Têm se deitado luzes nos últimos anos sobre as engrenagens na relação entre os entes da federação – leia-se União, estados e municípios – em razão da crise fiscal que abalou as contas públicas, e, em especial, as medidas de políticas fiscais tomadas pelo governo federal, objeto de vários questionamentos.
E aqui cabe a reminiscência de que o Brasil tem uma estrutura federativa fundada na cooperação. Estrutura nascida em um Brasil pós-revolucionário da década de 1930, como resultado de acordos intergovernamentais para aplicação de programas, financiamentos, subvenções e auxilio conjuntos. Entretanto, a falta de coordenação política entre os entes a e a responsabilização política dos municípios cada vez mais acentuada nas áreas de saúde e educação têm contribuído para a criação de um precipício fiscal das contas municipais, sobrecarregadas de obrigações e cambaleantes nas receitas auferidas.

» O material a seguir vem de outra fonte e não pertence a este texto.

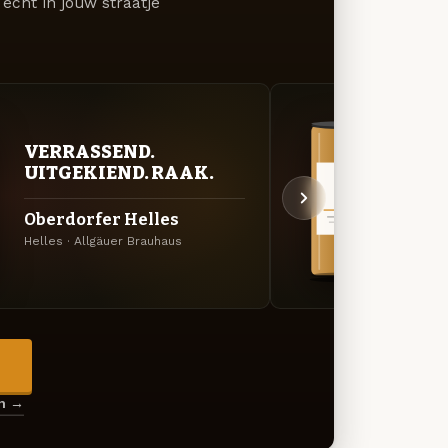
écht in jouw straatje
VER
VERRASSEND.
UIT
UITGEKIEND. RAAK.
Allg
Oberdorfer Helles
Edel
Helles · Allgäuer Brauhaus
Specia
→
en →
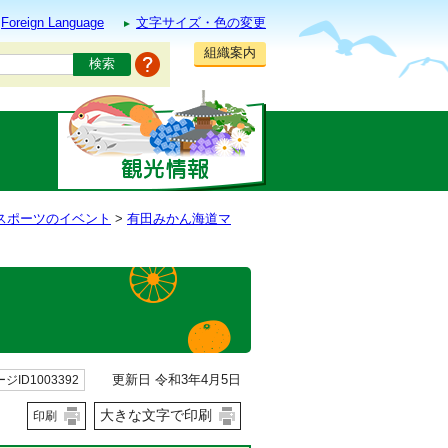
Foreign Language
文字サイズ・色の変更
組織案内
スポーツのイベント
>
有田みかん海道マ
更新日 令和3年4月5日
ジID1003392
大きな文字で印刷
印刷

A harmonização e cooperação dos interesses entre os entes periféricos e o ente central é assunto que rende profícuos debates, não sendo o propósito deste pequeno ensaio crítico. O que se propõe aqui, objetivamente, é demonstrar que o canibalismo às receitas municipais não foi abolido pelo governo federal, pois recentemente foi editado normativo que fere mais uma vez um dos pontos centrais da federação brasileira: a autonomia financeira dos municípios.
O governo federal, por meio do Ministério do Planejamento, Desenvolvimento e Gestão, editou, em 24 de janeiro de 2018, a Instrução Normativa MP 2 (com posterior alteração pela Instrução Normativa MP 3, em 15/02/2018), na qual estabeleceu novas regras e diretrizes a serem seguidas pelas instituições financeiras, que atuarão como mandatárias da União, no tocante à gestão operacional dos repasses de contratos entre a União e municípios, em especial no caso das emendas parlamentares.
Inicialmente, por meio de chamamento público, a Caixa Econômica Federal foi a escolhida para atuar como mandatária da União e, em 22 de março de 2018,foi efetivamente credenciada para fazer a gestão dos referidos contratos. Como contra prestação por operacionalizar a transferência de valores do governo federal às prefeituras para obras ou contrato viabilizado por emenda parlamentar, restou definido que a Caixa Econômica Federal faria jus a uma fração do contratado que pode variar entre 3,4% a 11,9% do total de cada contrato operacionalizado, a título de taxa de administração. Anteriormente, esses valores giravam em torno de 2,5%.
Nesse cenário que abraça o fato do Poder Legislativo – através da Comissão Mista de Orçamento do Congresso – ter aprovado a Lei de Diretrizes Orçamentárias tendo como base os valores, a título de taxa de administração,definidos em um momento anterior (2,5%), urge refletir sobre a legalidade da medida adotada pelo governo federal. Como objeto central dessa análise está a majoração da referida taxa por meio de ato normativo do Ministério do Planejamento quando o custo da taxa de administração já fora fixado na Lei de Diretrizes Orçamentárias.
Outrossim, ainda que ultrapassada essa questão, registra-se que Instrução Normativa editada pelo Poder Executivo Federal não possui legitimidade para promover alteração em lei. Além de que é necessário frisar a oneração das emendas parlamentares, que são essenciais para que cada parlamentar possa “reservar”uma parcela da Lei Orçamentária Anual e, consequentemente, viabilizar o custeio de serviços e obras urgentes para atender o seu município. Portanto, em se tratando de verbas que serão destinadas a atender demandas da municipalidade, a retenção de até 11,9% do seu valor para os cofres da Caixa Econômica Federal,constitui uma medida extremamente desarrazoada.
Ao final e ao cabo, a cada dia que passa, torna-se mais difícil concretizar o federalismo cooperativo, entendido na forma de coordenação de políticas públicas voltadas ao interesse comum, uma vez que sem recursos frustra-se a autonomia municipal.